What the task asks
Below is a block of data; give all of it again word for word.

Dataset records Start Marker

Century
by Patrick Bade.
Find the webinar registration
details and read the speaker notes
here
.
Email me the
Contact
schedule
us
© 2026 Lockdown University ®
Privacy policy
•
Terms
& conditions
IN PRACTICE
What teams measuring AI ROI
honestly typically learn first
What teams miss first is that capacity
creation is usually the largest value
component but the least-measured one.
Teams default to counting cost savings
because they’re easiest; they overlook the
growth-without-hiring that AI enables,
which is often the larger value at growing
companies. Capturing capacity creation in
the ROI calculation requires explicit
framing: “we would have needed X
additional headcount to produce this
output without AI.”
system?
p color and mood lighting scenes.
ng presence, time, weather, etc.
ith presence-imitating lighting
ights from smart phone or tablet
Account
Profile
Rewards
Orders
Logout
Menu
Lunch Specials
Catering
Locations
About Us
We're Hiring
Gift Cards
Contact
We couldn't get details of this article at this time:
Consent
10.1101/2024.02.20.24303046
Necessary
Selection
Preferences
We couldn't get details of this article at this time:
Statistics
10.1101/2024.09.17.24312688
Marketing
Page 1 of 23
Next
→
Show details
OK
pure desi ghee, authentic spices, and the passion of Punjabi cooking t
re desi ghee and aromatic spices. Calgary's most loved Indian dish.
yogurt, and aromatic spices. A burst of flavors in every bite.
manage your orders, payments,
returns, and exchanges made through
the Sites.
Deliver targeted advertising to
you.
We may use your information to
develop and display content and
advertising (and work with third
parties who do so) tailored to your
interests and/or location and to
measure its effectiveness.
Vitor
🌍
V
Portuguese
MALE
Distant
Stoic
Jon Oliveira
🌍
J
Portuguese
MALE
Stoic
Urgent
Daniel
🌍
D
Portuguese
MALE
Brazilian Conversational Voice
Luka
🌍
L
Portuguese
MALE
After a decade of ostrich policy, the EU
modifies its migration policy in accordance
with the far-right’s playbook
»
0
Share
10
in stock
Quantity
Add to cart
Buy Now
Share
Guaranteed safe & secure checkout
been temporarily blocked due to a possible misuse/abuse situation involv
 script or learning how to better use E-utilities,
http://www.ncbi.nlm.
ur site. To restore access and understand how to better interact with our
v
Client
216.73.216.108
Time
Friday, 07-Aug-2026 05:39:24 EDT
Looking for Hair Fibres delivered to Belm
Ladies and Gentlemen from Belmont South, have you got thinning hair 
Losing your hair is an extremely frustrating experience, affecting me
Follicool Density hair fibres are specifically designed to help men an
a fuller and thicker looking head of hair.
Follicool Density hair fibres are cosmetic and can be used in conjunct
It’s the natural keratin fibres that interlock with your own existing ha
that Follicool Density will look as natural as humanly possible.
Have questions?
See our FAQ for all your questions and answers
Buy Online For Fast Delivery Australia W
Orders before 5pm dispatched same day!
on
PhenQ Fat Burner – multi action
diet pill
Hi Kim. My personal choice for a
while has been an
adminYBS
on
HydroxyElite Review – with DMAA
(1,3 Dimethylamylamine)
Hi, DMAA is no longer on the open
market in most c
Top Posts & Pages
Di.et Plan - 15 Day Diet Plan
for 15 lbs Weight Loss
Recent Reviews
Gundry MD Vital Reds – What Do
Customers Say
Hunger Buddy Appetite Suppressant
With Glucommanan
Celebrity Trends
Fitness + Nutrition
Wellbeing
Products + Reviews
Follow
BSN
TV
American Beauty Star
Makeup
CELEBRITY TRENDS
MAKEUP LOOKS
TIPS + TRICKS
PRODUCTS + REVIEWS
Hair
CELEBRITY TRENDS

Dataset records End Marker

Result
Century
by Patrick Bade.
Find the webinar registration
details and read the speaker notes
here
.
Email me the
Contact
schedule
us
© 2026 Lockdown University ®
Privacy policy
•
Terms
& conditions
IN PRACTICE
What teams measuring AI ROI
honestly typically learn first
What teams miss first is that capacity
creation is usually the largest value
component but the least-measured one.
Teams default to counting cost savings
because they’re easiest; they overlook the
growth-without-hiring that AI enables,
which is often the larger value at growing
companies. Capturing capacity creation in
the ROI calculation requires explicit
framing: “we would have needed X
additional headcount to produce this
output without AI.”
system?
p color and mood lighting scenes.
ng presence, time, weather, etc.
ith presence-imitating lighting
ights from smart phone or tablet
Account
Profile
Rewards
Orders
Logout
Menu
Lunch Specials
Catering
Locations
About Us
We're Hiring
Gift Cards
Contact
We couldn't get details of this article at this time:
Consent
10.1101/2024.02.20.24303046
Necessary
Selection
Preferences
We couldn't get details of this article at this time:
Statistics
10.1101/2024.09.17.24312688
Marketing
Page 1 of 23
Next
→
Show details
OK
pure desi ghee, authentic spices, and the passion of Punjabi cooking t
re desi ghee and aromatic spices. Calgary's most loved Indian dish.
yogurt, and aromatic spices. A burst of flavors in every bite.
manage your orders, payments,
returns, and exchanges made through
the Sites.
Deliver targeted advertising to
you.
We may use your information to
develop and display content and
advertising (and work with third
parties who do so) tailored to your
interests and/or location and to
measure its effectiveness.
Vitor
🌍
V
Portuguese
MALE
Distant
Stoic
Jon Oliveira
🌍
J
Portuguese
MALE
Stoic
Urgent
Daniel
🌍
D
Portuguese
MALE
Brazilian Conversational Voice
Luka
🌍
L
Portuguese
MALE
After a decade of ostrich policy, the EU
modifies its migration policy in accordance
with the far-right’s playbook
»
0
Share
10
in stock
Quantity
Add to cart
Buy Now
Share
Guaranteed safe & secure checkout
been temporarily blocked due to a possible misuse/abuse situation involv
 script or learning how to better use E-utilities,
http://www.ncbi.nlm.
ur site. To restore access and understand how to better interact with our
v
Client
216.73.216.108
Time
Friday, 07-Aug-2026 05:39:24 EDT
Looking for Hair Fibres delivered to Belm
Ladies and Gentlemen from Belmont South, have you got thinning hair 
Losing your hair is an extremely frustrating experience, affecting me
Follicool Density hair fibres are specifically designed to help men an
a fuller and thicker looking head of hair.
Follicool Density hair fibres are cosmetic and can be used in conjunct
It’s the natural keratin fibres that interlock with your own existing ha
that Follicool Density will look as natural as humanly possible.
Have questions?
See our FAQ for all your questions and answers
Buy Online For Fast Delivery Australia W
Orders before 5pm dispatched same day!
on
PhenQ Fat Burner – multi action
diet pill
Hi Kim. My personal choice for a
while has been an
adminYBS
on
HydroxyElite Review – with DMAA
(1,3 Dimethylamylamine)
Hi, DMAA is no longer on the open
market in most c
Top Posts & Pages
Di.et Plan - 15 Day Diet Plan
for 15 lbs Weight Loss
Recent Reviews
Gundry MD Vital Reds – What Do
Customers Say
Hunger Buddy Appetite Suppressant
With Glucommanan
Celebrity Trends
Fitness + Nutrition
Wellbeing
Products + Reviews
Follow
BSN
TV
American Beauty Star
Makeup
CELEBRITY TRENDS
MAKEUP LOOKS
TIPS + TRICKS
PRODUCTS + REVIEWS
Hair
CELEBRITY TRENDS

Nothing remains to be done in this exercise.